BDS Movement: Indigenous Palestinians call on documentary filmmakers to show meaningful solidarity with our struggle
The Palestinian Campaign for the Academic and Cultural Boycott of Israel (PACBI) – a founding member of the Palestinian BDS National Committee (BNC), the largest entity in Palestinian society that leads the global BDS movement – calls to boycott Doc Edge Festival in Aotearoa (New Zealand) until it drops its partnership with the embassy of apartheid Israel.
More than a hundred artists, including Hollywood stars, recently condemned Israeli occupation forces’ murder of prominent Palestinian journalist Shireen Abu Akleh. Film directors including Pedro Almodovar, Mira Nair, Jim Jarmusch, Carol Morley, Boots Riley, Asif Kapadia, Ken Loach, and Mike Leigh decried the hypocrisy of Western governments who “have rushed to impose blanket boycotts and sanctions in response to Russia’s illegal invasion of the Ukraine”, while they “continue to fund and shield Israel’s decades-long occupation and grave human rights violations against Palestinians”. The artists, including actors Susan Sarandon, Miriam Margolyes, Tilda Swinton, Mark Ruffalo, Kathryn Hahn and Eric Cantona concluded:
“There must be no double standards when it comes to the basic human right to freedom from persecution and oppression and the right to life and to dignity”.
These film professionals join thousands of international artists who have called for effective measures to hold apartheid Israel to account for its brutal oppression of Palestinians. More than two hundred queer filmmakers have pledged not to submit films to or otherwise participate in “events partially or fully sponsored by complicit Israeli institutions until Israel complies with international law and respects Palestinian human rights”. Actors including Gael García Bernal, Maxine Peake, Peter Capaldi, Viggo Mortensen, Harriet Walter and Charles Dance endorsed “meaningful solidarity with Palestinians struggling for their human rights under international law”.
Indigenous Palestinians, inspired partly by the international boycotts against apartheid in South Africa, are calling for international artists, including documentary filmmakers, to show meaningful solidarity with our struggle by refusing to screen with film festivals and institutions that are complicit in Israel’s regime of apartheid, military occupation, and settler-colonialism.
Doc Edge is complicit through its art-washing partnership with apartheid Israel. We urge all film professionals to boycott it until it drops the Israeli embassy as an official festival supporter.

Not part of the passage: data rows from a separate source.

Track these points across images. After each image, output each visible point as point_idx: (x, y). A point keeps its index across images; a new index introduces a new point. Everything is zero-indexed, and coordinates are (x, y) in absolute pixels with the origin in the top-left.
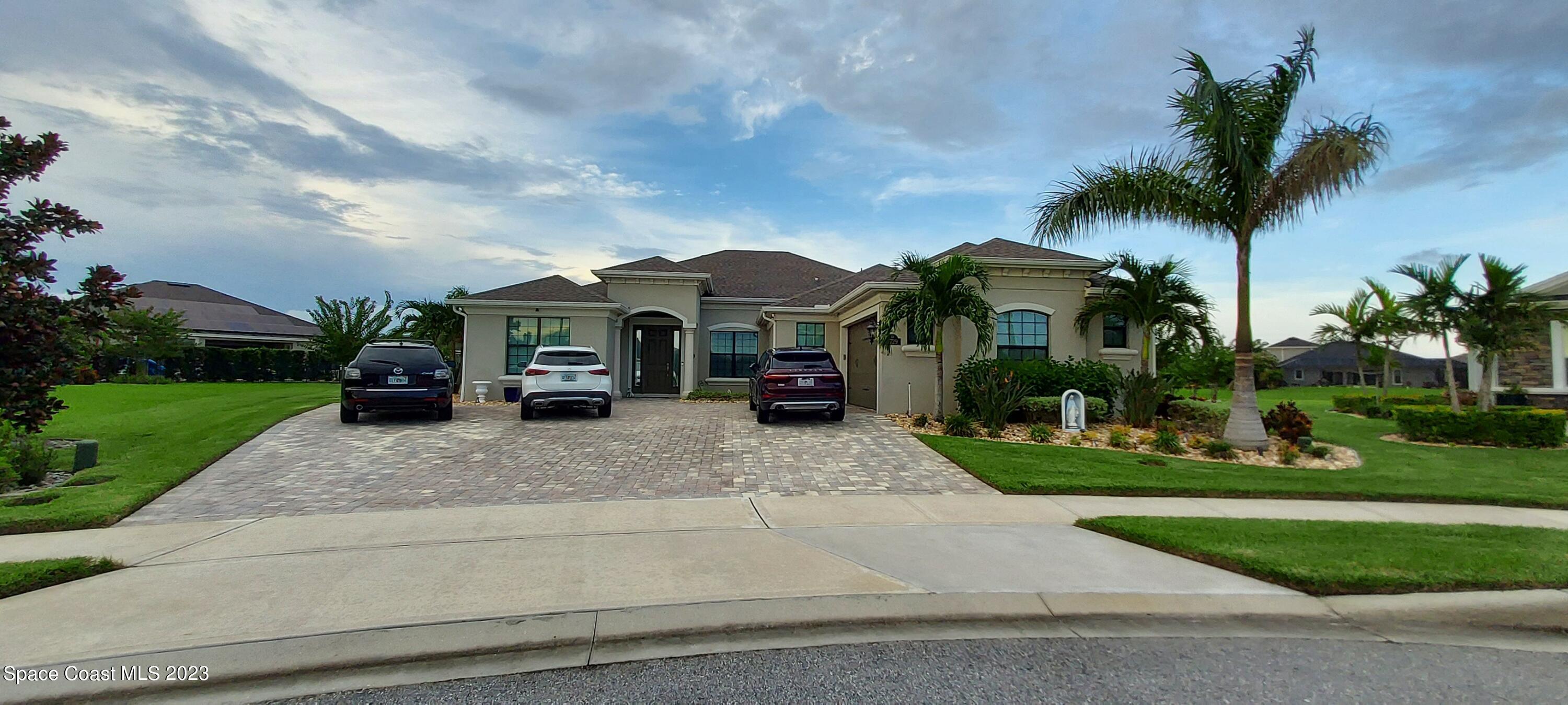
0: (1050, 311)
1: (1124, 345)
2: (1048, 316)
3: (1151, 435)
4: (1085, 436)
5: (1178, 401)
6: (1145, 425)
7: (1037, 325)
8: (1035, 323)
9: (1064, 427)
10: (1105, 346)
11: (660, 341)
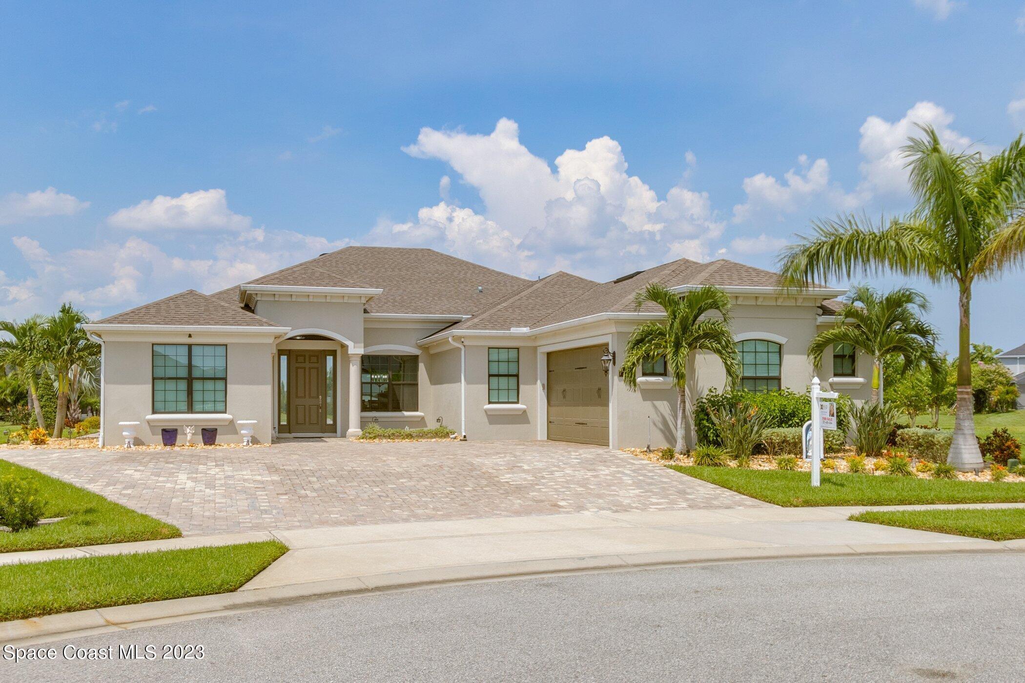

The BDS movement categorically rejects censorship and upholds the universal right to freedom of expression as stipulated in the United Nations’ International Covenant on Civil and Political Rights (ICCPR).
The institutional boycott we are calling for is in harmony with this right. Beyond the scope of BDS guidelines for the international cultural boycott of Israel, activists may still choose to advocate a “common sense” boycott against a documentary film that, say, incites to racial hatred, whitewashes war crimes, tries to normalize apartheid and military occupation, etc.
While these “common sense” boycotts are outside the realm of BDS, no documentary film should have a free pass to promote the violation of international law, whether it is an Israeli, US or NZ production; consistently applying the same principle to all. Any film institution that programmed such a film would expect “common sense” boycotts from conscientious film audiences.